Dataset extract →
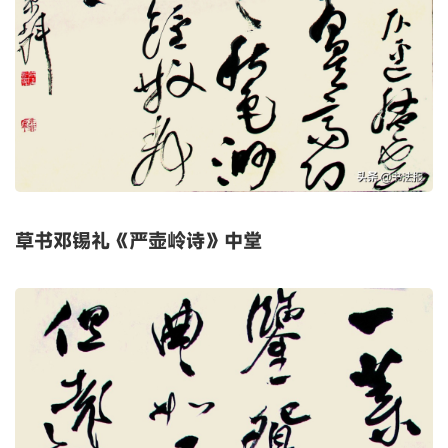
草书邓锡礼《严壶岭诗》中堂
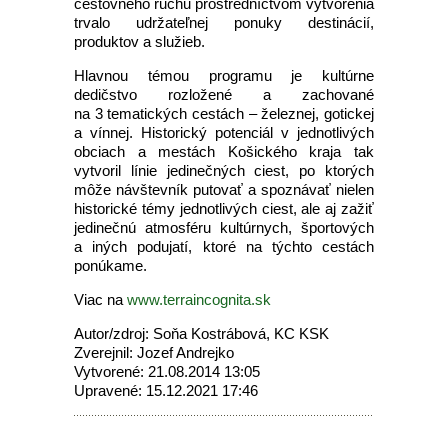
cestovného ruchu prostredníctvom vytvorenia
trvalo udržateľnej ponuky destinácií,
produktov a služieb.
Hlavnou témou programu je kultúrne
dedičstvo rozložené a zachované
na 3 tematických cestách – železnej, gotickej
a vínnej. Historický potenciál v jednotlivých
obciach a mestách Košického kraja tak
vytvoril línie jedinečných ciest, po ktorých
môže návštevník putovať a spoznávať nielen
historické témy jednotlivých ciest, ale aj zažiť
jedinečnú atmosféru kultúrnych, športových
a iných podujatí, ktoré na týchto cestách
ponúkame.
Viac na
www.terraincognita.sk
Autor/zdroj: Soňa Kostrábová, KC KSK
Zverejnil: Jozef Andrejko
Vytvorené: 21.08.2014 13:05
Upravené: 15.12.2021 17:46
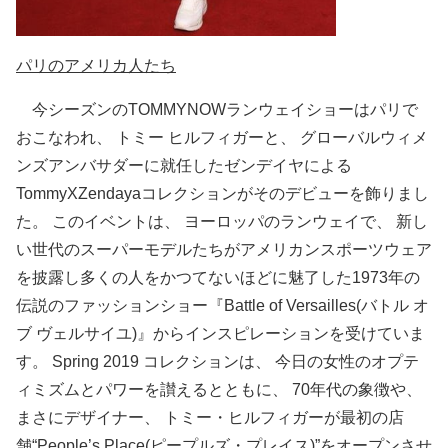
パリのアメリカ人たち
今シーズンのTOMMYNOWランウェイショーはパリで
おこなわれ、 トミー ヒルフィガーと、 グローバルウィメ
ンズアンバサダーに就任したゼンデイヤによる
TommyXZendayaコレクションがそのデビューを飾りまし
た。 このイベントは、 ヨーロッパのランウェイで、 新し
い世代のスーパーモデルたちがアメリカンスポーツウェア
を披露し多くの人をかつてないほどに魅了した1973年の
伝説のファッションショー『Battle of Versailles(バトル オ
ブ ヴェルサイユ)』からインスピレーションを受けていま
す。 Spring 2019 コレクションは、 今日の女性のオプテ
ィミズムとパワーを讃えるとともに、 70年代の象徴や、
まさにデザイナー、 トミー・ヒルフィガーが最初の店
舗“People’s Place(ピープルズ・プレイス)”をオープンさせ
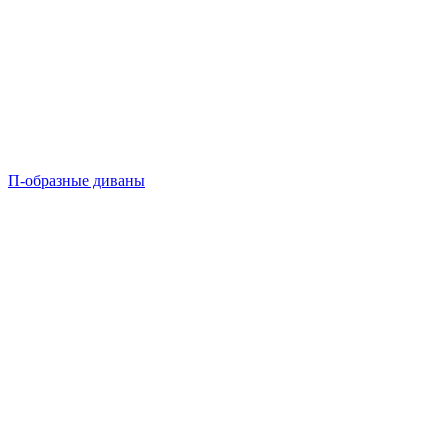
П-образные диваны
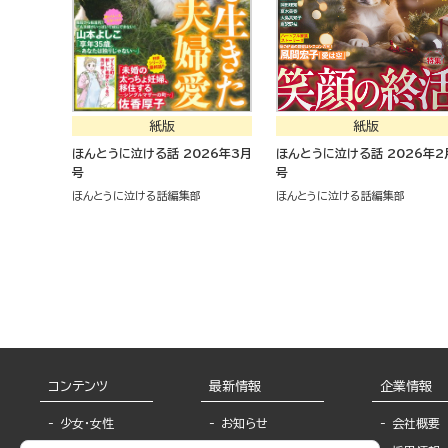
紙版
紙版
ほんとうに泣ける話 2026年3月
ほんとうに泣ける話 2026年2
号
号
ほんとうに泣ける話編集部
ほんとうに泣ける話編集部
コンテンツ
最新情報
企業情報
少女・女性
お知らせ
会社概要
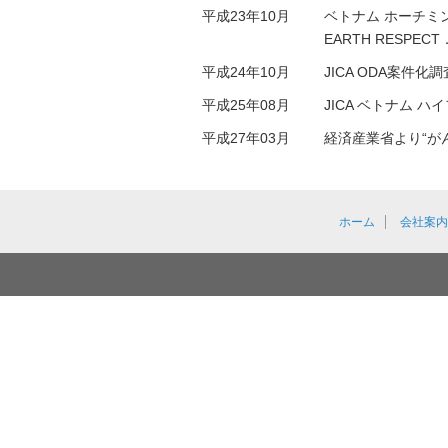
平成23年10月
ベトナム ホーチミ
EARTH RESPECT
平成24年10月
JICA ODA案件化
平成25年08月
JICA ベトナム
平成27年03月
経済産業省より“が
ホーム
会社案内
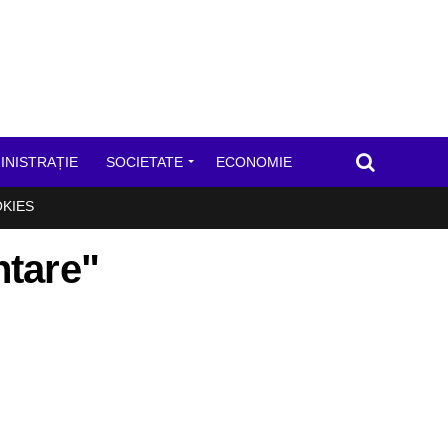
INISTRAȚIE
SOCIETATE
ECONOMIE
OKIES
ntare"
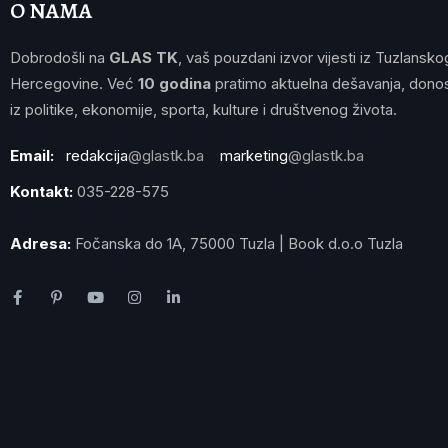
O NAMA
Dobrodošli na
GLAS TK
, vaš pouzdani izvor vijesti iz Tuzlansko
Hercegovine. Već
10 godina
pratimo aktuelna dešavanja, donos
iz politike, ekonomije, sporta, kulture i društvenog života.
Email:
redakcija
@glastk.ba
marketing
@glastk.ba
Kontakt:
035-228-575
Adresa:
Fočanska do 1A, 75000 Tuzla | Book d.o.o Tuzla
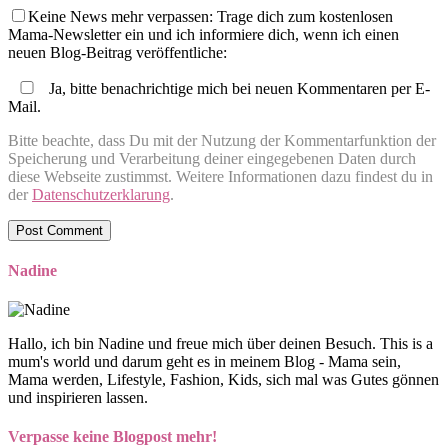
Keine News mehr verpassen: Trage dich zum kostenlosen
Mama-Newsletter ein und ich informiere dich, wenn ich einen
neuen Blog-Beitrag veröffentliche:
Ja, bitte benachrichtige mich bei neuen Kommentaren per E-
Mail.
Bitte beachte, dass Du mit der Nutzung der Kommentarfunktion der
Speicherung und Verarbeitung deiner eingegebenen Daten durch
diese Webseite zustimmst. Weitere Informationen dazu findest du in
der
Datenschutzerklarung
.
Nadine
Hallo, ich bin Nadine und freue mich über deinen Besuch. This is a
mum's world und darum geht es in meinem Blog - Mama sein,
Mama werden, Lifestyle, Fashion, Kids, sich mal was Gutes gönnen
und inspirieren lassen.
Verpasse keine Blogpost mehr!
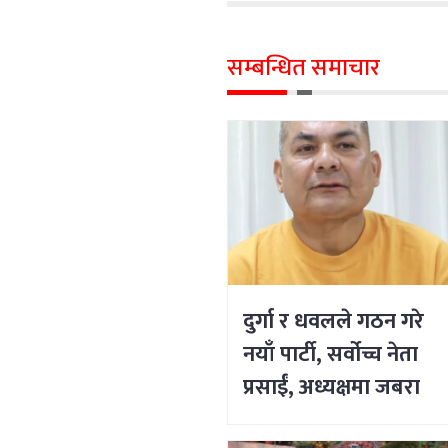
सम्बन्धित समाचार
दुर्गा र धवलले गठन गरे
नयाँ पार्टी, सर्वोच्च नेता
प्रसाईं, अध्यक्षमा जबरा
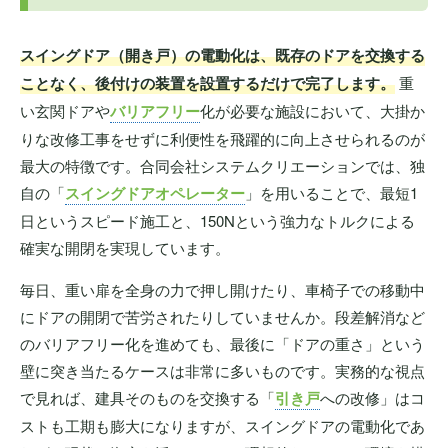
スイングドア（開き戸）の電動化は、既存のドアを交換する
ことなく、後付けの装置を設置するだけで完了します。
重
い玄関ドアや
バリアフリー
化が必要な施設において、大掛か
りな改修工事をせずに利便性を飛躍的に向上させられるのが
最大の特徴です。合同会社システムクリエーションでは、独
自の「
スイングドアオペレーター
」を用いることで、最短1
日というスピード施工と、150Nという強力なトルクによる
確実な開閉を実現しています。
毎日、重い扉を全身の力で押し開けたり、車椅子での移動中
にドアの開閉で苦労されたりしていませんか。段差解消など
のバリアフリー化を進めても、最後に「ドアの重さ」という
壁に突き当たるケースは非常に多いものです。実務的な視点
で見れば、建具そのものを交換する「
引き戸
への改修」はコ
ストも工期も膨大になりますが、スイングドアの電動化であ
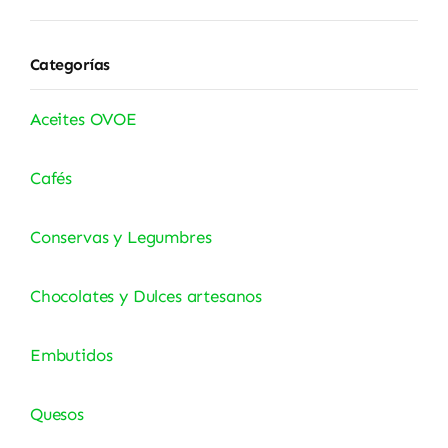
Categorías
Aceites OVOE
Cafés
Conservas y Legumbres
Chocolates y Dulces artesanos
Embutidos
Quesos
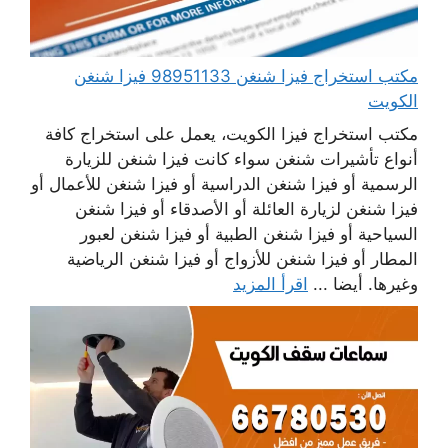
مكتب استخراج فيزا شنغن 98951133 فيزا شنغن
الكويت
مكتب استخراج فيزا الكويت، يعمل على استخراج كافة
أنواع تأشيرات شنغن سواء كانت فيزا شنغن للزيارة
الرسمية أو فيزا شنغن الدراسية أو فيزا شنغن للأعمال أو
فيزا شنغن لزيارة العائلة أو الأصدقاء أو فيزا شنغن
السياحية أو فيزا شنغن الطبية أو فيزا شنغن لعبور
المطار أو فيزا شنغن للأزواج أو فيزا شنغن الرياضية
وغيرها. أيضا ...
اقرأ المزيد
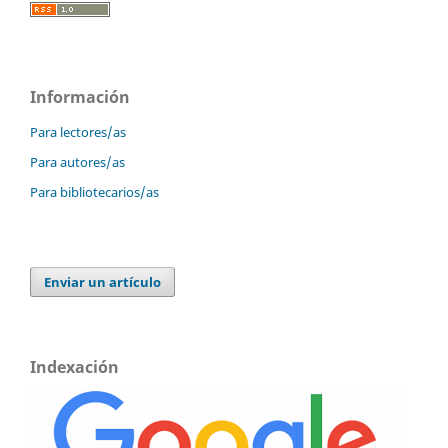
Información
Para lectores/as
Para autores/as
Para bibliotecarios/as
Enviar un artículo
Indexación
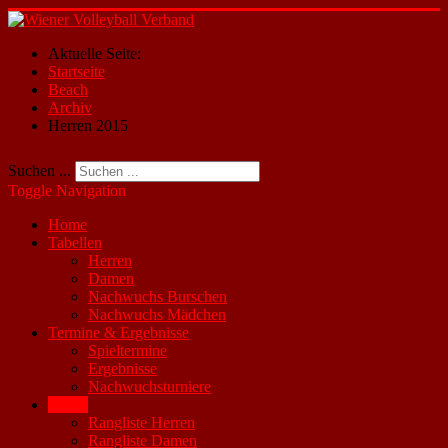
Aktuelle Seite:
Startseite
Beach
Archiv
Herren 2015
Suchen ...
Toggle Navigation
Home
Tabellen
Herren
Damen
Nachwuchs Burschen
Nachwuchs Mädchen
Termine & Ergebnisse
Spieltermine
Ergebnisse
Nachwuchsturniere
Beach
Rangliste Herren
Rangliste Damen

What the exercise asks →
Scan the listing above and identify each line holding the string "مكتب"; copy every such line.

Reply to the task →
مكتب استخراج فيزا شنغن 98951133 فيزا شنغن
مكتب استخراج فيزا الكويت، يعمل على استخراج كافة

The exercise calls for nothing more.